Bar Botzer בר בוצר‎
- Full name: Bar Tzuf Botzer
- Native name: בר צוף בוצר
- Country (sports): Israel
- Residence: Tel Aviv, Israel
- Born: 2 March 1994 (age 31) Tel Aviv, Israel
- Height: 6 ft 0 in (1.83 m)
- Plays: Right-handed
- Prize money: $12,150

Singles
- Career record: 0–2
- Career titles: 0
- Highest ranking: No. 583 (17 February 2014)
- Current ranking: No. 893 (2 March 2015)

Grand Slam singles results
- Australian Open Junior: 1R (2012)
- French Open Junior: 1R (2012)
- Wimbledon Junior: Q2 (2012)
- US Open Junior: 1R (2011)

Doubles
- Career record: 0–0
- Career titles: 0
- Highest ranking: No. 1,462 (16 September 2013)

Grand Slam doubles results
- Australian Open Junior: 1R (2012)
- French Open Junior: 2R (2012)
- Wimbledon Junior: 2R (2012)
- US Open Junior: 1R (2011)

Team competitions
- Davis Cup: 0–4 in singles; 0–1 in doubles

= Bar Tzuf Botzer =

Israeli tennis player

Bar Tzuf Botzer (בר צוף בוצר; born 2 March 1994) is an Israeli tennis player.
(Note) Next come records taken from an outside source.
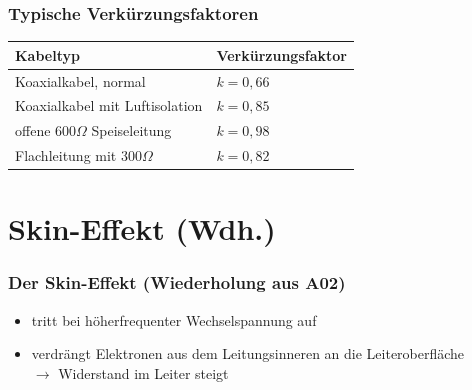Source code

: \begin{frame}
  \frametitle{Typische Verkürzungsfaktoren}
  \begin{center}
    \begin{tabular}{l|l}
      \textbf{Kabeltyp} & \textbf{Verkürzungsfaktor} \\ \hline
      Koaxialkabel, normal & $k = 0,66$ \\
      Koaxialkabel mit Luftisolation & $k = 0,85$ \\
      offene $600 \Omega$ Speiseleitung & $k = 0,98$ \\
      Flachleitung mit $300 \Omega$ & $k = 0,82$ \\
    \end{tabular}
  \end{center}
\end{frame}

\section[Skin-Effekt]{Skin-Effekt (Wdh.)}
\begin{frame}
  \frametitle{Der Skin-Effekt (Wiederholung aus A02)}
  \begin{itemize}
    \item tritt bei höherfrequenter Wechselspannung auf
    \item verdrängt Elektronen aus dem Leitungsinneren an die Leiteroberfläche \\
      $\rightarrow$ Widerstand im Leiter steigt
  \end{itemize}
\end{frame}

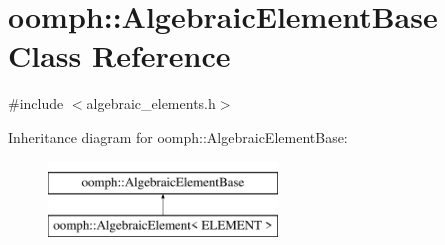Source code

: \hypertarget{classoomph_1_1AlgebraicElementBase}{}\section{oomph\+:\+:Algebraic\+Element\+Base Class Reference}
\label{classoomph_1_1AlgebraicElementBase}


{\ttfamily \#include $<$algebraic\+\_\+elements.\+h$>$}

Inheritance diagram for oomph\+:\+:Algebraic\+Element\+Base\+:\begin{figure}[H]
\begin{center}
\leavevmode
\includegraphics[height=2.000000cm]{classoomph_1_1AlgebraicElementBase}
\end{center}
\end{figure}
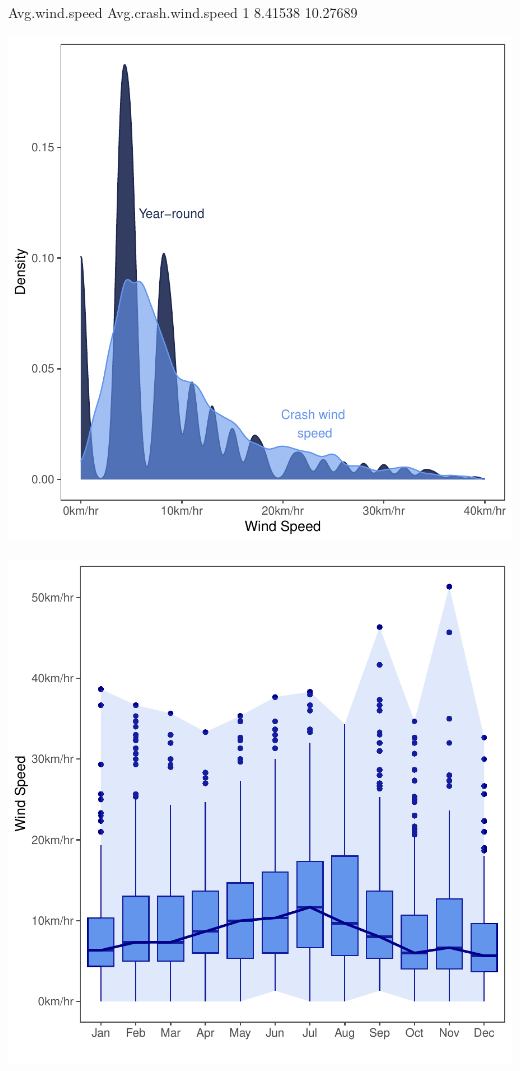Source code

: \documentclass[11pt, a4paper]{article}
\begin{document}
\begin{Schunk}
\begin{Soutput}
  Avg.wind.speed Avg.crash.wind.speed
1        8.41538             10.27689
\end{Soutput}
\end{Schunk}
\includegraphics{variableinvestigation-013}

\includegraphics{variableinvestigation-014}
\end{document}
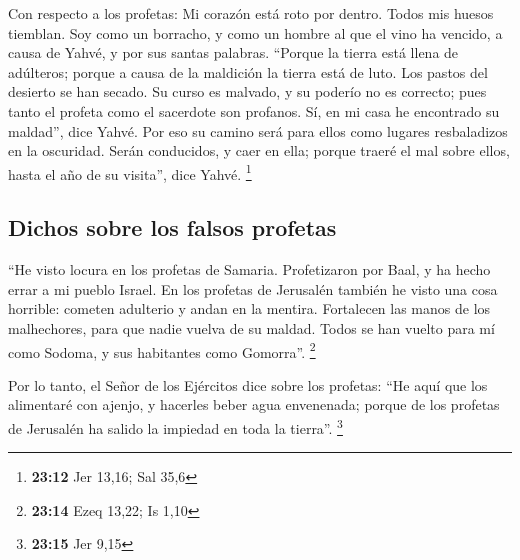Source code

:  Con respecto a los profetas: Mi corazón está roto por
dentro. Todos mis huesos tiemblan. Soy como un borracho, y como un
hombre al que el vino ha vencido, a causa de Yahvé, y por sus santas
palabras.  ``Porque la tierra está llena de adúlteros;
porque a causa de la maldición la tierra está de luto. Los pastos del
desierto se han secado. Su curso es malvado, y su poderío no es
correcto;  pues tanto el profeta como el sacerdote son
profanos. Sí, en mi casa he encontrado su maldad'', dice Yahvé.
 Por eso su camino será para ellos como lugares
resbaladizos en la oscuridad. Serán conducidos, y caer en ella; porque
traeré el mal sobre ellos, hasta el año de su visita'', dice Yahvé.
\footnote{\textbf{23:12} Jer 13,16; Sal 35,6}

\hypertarget{dichos-sobre-los-falsos-profetas}{%
\subsection{Dichos sobre los falsos
profetas}\label{dichos-sobre-los-falsos-profetas}}

 ``He visto locura en los profetas de Samaria.
Profetizaron por Baal, y ha hecho errar a mi pueblo Israel.
 En los profetas de Jerusalén también he visto una cosa
horrible: cometen adulterio y andan en la mentira. Fortalecen las manos
de los malhechores, para que nadie vuelva de su maldad. Todos se han
vuelto para mí como Sodoma, y sus habitantes como Gomorra''. \footnote{\textbf{23:14}
  Ezeq 13,22; Is 1,10}

 Por lo tanto, el Señor de los Ejércitos dice sobre los
profetas: ``He aquí que los alimentaré con ajenjo, y hacerles beber agua
envenenada; porque de los profetas de Jerusalén ha salido la impiedad en
toda la tierra''. \footnote{\textbf{23:15} Jer 9,15}

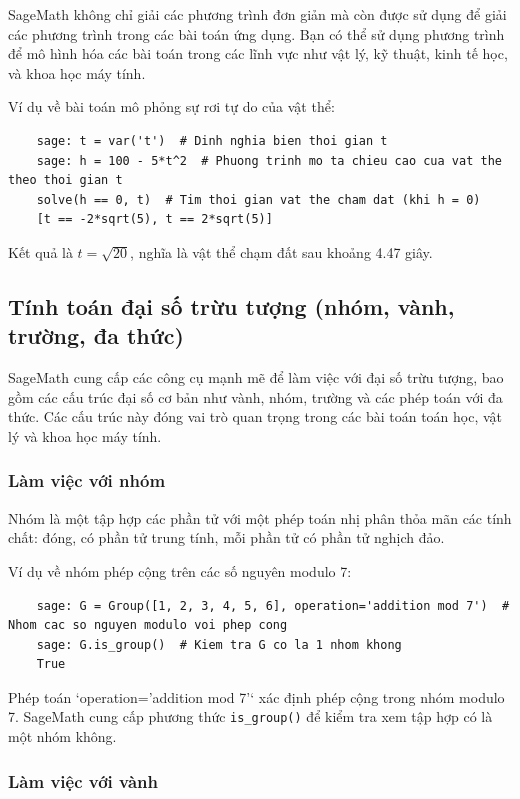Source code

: SageMath không chỉ giải các phương trình đơn giản mà còn được sử dụng để giải các phương trình trong các bài toán ứng dụng. Bạn có thể sử dụng phương trình để mô hình hóa các bài toán trong các lĩnh vực như vật lý, kỹ thuật, kinh tế học, và khoa học máy tính.

Ví dụ về bài toán mô phỏng sự rơi tự do của vật thể:

\begin{lstlisting}
	sage: t = var('t')  # Dinh nghia bien thoi gian t
	sage: h = 100 - 5*t^2  # Phuong trinh mo ta chieu cao cua vat the theo thoi gian t
	solve(h == 0, t)  # Tim thoi gian vat the cham dat (khi h = 0)
	[t == -2*sqrt(5), t == 2*sqrt(5)]
\end{lstlisting}

Kết quả là \(t = \sqrt{20}\), nghĩa là vật thể chạm đất sau khoảng 4.47 giây.


\subsection{Tính toán đại số trừu tượng (nhóm, vành, trường, đa thức)}

SageMath cung cấp các công cụ mạnh mẽ để làm việc với đại số trừu tượng, bao gồm các cấu trúc đại số cơ bản như vành, nhóm, trường và các phép toán với đa thức. Các cấu trúc này đóng vai trò quan trọng trong các bài toán toán học, vật lý và khoa học máy tính.

\subsubsection{Làm việc với nhóm}

Nhóm là một tập hợp các phần tử với một phép toán nhị phân thỏa mãn các tính chất: đóng, có phần tử trung tính, mỗi phần tử có phần tử nghịch đảo.

Ví dụ về nhóm phép cộng trên các số nguyên modulo 7:

\begin{lstlisting}
	sage: G = Group([1, 2, 3, 4, 5, 6], operation='addition mod 7')  # Nhom cac so nguyen modulo voi phep cong
	sage: G.is_group()  # Kiem tra G co la 1 nhom khong
	True
\end{lstlisting}

Phép toán `operation='addition mod 7'` xác định phép cộng trong nhóm modulo 7. SageMath cung cấp phương thức \texttt{is\_group()} để kiểm tra xem tập hợp có là một nhóm không.

\subsubsection{Làm việc với vành}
He began playing for the Israel Davis Cup team at the age of 20, in 2014.

His career-high ranking in singles is World # 583, which he achieved on 17 February 2014.

==Biography==
Botzer was born in and resides in Tel Aviv, Israel. He started playing tennis at age five.
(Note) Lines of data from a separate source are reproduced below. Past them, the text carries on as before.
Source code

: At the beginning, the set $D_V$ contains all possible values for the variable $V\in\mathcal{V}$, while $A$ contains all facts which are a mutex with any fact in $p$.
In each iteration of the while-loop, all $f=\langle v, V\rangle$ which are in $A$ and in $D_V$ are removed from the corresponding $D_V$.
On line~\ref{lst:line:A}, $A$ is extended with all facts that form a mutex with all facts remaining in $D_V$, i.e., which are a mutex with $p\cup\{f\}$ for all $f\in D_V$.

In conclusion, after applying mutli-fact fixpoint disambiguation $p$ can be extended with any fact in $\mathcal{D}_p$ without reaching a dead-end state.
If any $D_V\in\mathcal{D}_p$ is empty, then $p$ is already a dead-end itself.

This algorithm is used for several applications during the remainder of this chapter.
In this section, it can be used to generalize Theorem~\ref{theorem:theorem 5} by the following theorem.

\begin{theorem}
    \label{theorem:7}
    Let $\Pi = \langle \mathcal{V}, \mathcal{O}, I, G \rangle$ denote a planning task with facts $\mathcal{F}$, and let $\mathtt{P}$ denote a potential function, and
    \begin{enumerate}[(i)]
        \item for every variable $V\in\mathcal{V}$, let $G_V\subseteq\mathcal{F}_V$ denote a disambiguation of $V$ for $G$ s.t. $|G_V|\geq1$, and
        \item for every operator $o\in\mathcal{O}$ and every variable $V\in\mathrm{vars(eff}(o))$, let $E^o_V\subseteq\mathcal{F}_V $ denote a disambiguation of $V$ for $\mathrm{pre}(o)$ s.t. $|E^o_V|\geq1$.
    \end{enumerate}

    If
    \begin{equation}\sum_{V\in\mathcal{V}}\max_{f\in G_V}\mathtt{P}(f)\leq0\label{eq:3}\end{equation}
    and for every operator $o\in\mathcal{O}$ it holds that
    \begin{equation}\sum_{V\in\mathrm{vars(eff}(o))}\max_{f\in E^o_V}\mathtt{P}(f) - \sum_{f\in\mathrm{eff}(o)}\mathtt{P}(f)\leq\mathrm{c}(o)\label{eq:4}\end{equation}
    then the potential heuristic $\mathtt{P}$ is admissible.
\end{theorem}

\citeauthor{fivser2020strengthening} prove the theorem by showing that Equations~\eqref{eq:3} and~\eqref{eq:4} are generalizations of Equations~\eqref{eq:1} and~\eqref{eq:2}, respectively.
Botzer played for the Israel Davis Cup team against Argentina in September 2014, at age 20 as a substitute for Amir Weintraub. He lost singles matches to world # 25 Leonardo Mayer and world # 67 Carlos Berlocq.

Botzer played for the team against the Romania Davis Cup team in 2015, losing in singles to world # 159 Adrian Ungur and to world # 168 Marius Copil. In doubles, he and 17-year-old Edan Leshem lost to Florin Mergea (world doubles # 17) and Horia Tecau (world doubles # 9).